▶ Action item
Rewrite the section of the Van Sandt v. Royster syllabus that begins with the words "PartiesVAN SANDT v." and ends with "his own land.", replacing each instance of "easement" with "servitude".

▶ Supplied passage
################

Van Sandt v. Royster

Decision Date05 November 1938
Docket Number33908.
PartiesVAN SANDT v. ROYSTER et al.
CourtKansas Supreme Court

Syllabus by the Court.

An "easement" is an interest which a person has in land in possession of another, and therefore an owner cannot have an easement in his own land.

Where an owner uses one part of his land for benefit of another part, condition created is spoken of as a "quasi easement," the land benefited being referred to as the "quasi dominant tenement" and part utilized for benefit of benefited land being referred to as the "quasi servient tenement."

Where grantor of three lots had run a sewer pipe from her home on lot farthest from street through other lots to connect with public sewer in street, and had thereafter conveyed corner lot to a person who erected house thereon connected with sewer pipe, which was entirely underground and of which plaintiff, who subsequently obtained title to corner lot, had no notice except through existence of plumbing in house there was an implied reservation of an easement, which was an "apparent easement," over lot of plaintiff.

################

▶ Extracted information
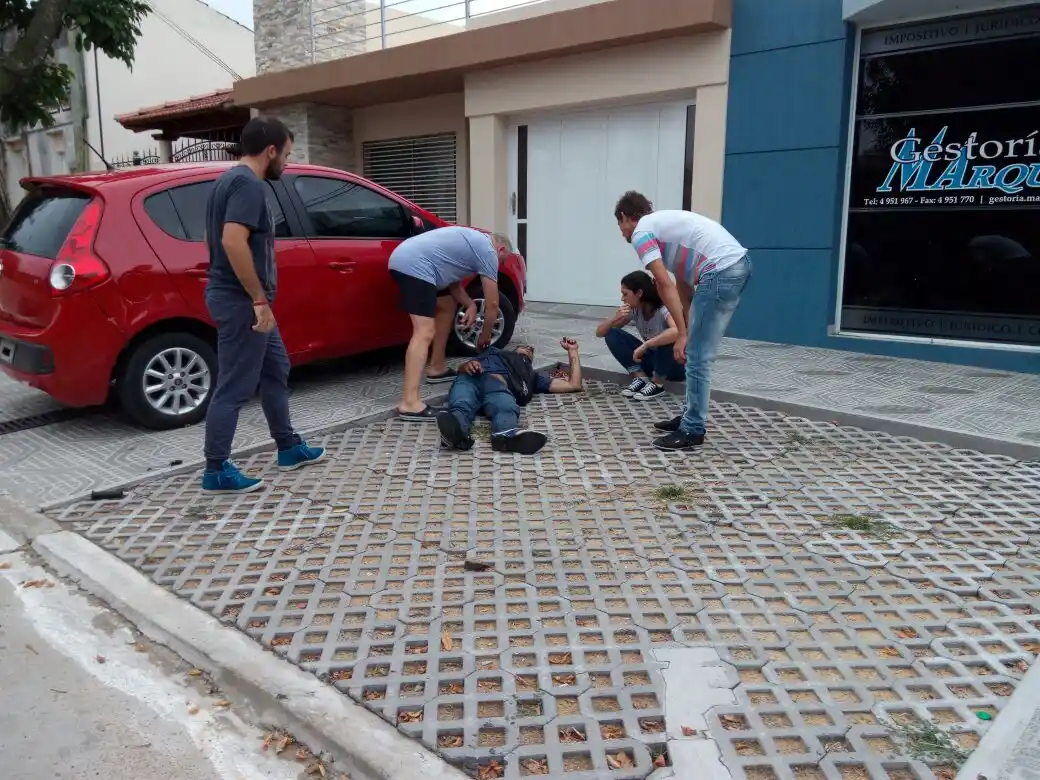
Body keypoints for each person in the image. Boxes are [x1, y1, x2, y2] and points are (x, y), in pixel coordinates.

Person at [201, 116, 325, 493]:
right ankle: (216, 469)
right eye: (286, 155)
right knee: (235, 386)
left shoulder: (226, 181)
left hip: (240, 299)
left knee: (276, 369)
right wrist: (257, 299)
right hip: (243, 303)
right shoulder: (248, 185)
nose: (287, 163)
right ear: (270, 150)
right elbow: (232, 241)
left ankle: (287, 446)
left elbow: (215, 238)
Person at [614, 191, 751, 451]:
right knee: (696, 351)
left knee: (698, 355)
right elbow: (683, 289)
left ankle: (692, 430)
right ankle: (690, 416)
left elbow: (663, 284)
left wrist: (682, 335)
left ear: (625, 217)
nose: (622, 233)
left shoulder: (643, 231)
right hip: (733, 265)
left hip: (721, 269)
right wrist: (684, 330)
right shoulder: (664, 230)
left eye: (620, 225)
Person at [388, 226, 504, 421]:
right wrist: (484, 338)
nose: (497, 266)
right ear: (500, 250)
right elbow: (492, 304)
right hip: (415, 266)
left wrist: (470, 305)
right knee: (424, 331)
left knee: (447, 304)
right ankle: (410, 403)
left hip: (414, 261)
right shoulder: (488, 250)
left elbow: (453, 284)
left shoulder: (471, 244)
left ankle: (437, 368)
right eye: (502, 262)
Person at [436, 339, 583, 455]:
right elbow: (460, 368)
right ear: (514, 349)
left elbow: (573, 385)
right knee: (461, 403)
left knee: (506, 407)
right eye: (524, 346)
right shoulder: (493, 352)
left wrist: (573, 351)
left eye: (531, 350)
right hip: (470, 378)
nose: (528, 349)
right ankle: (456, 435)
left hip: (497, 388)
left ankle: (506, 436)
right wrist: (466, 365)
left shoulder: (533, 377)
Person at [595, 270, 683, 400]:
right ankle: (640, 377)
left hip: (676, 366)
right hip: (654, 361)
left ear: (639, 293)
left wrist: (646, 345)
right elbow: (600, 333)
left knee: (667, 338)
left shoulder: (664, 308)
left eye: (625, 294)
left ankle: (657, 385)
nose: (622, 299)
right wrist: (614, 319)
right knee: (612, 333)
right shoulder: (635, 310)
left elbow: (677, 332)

################

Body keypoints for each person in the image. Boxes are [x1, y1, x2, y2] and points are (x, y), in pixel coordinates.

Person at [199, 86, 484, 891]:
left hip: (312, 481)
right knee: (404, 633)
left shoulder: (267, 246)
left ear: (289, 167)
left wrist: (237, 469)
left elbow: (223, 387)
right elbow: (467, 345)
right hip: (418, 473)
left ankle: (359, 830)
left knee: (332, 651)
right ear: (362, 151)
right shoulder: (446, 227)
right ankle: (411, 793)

################

▶ Response
PartiesVAN SANDT v. ROYSTER et al.
CourtKansas Supreme Court

Syllabus by the Court.

An "servitude" is an interest which a person has in land in possession of another, and therefore an owner cannot have an servitude in his own land.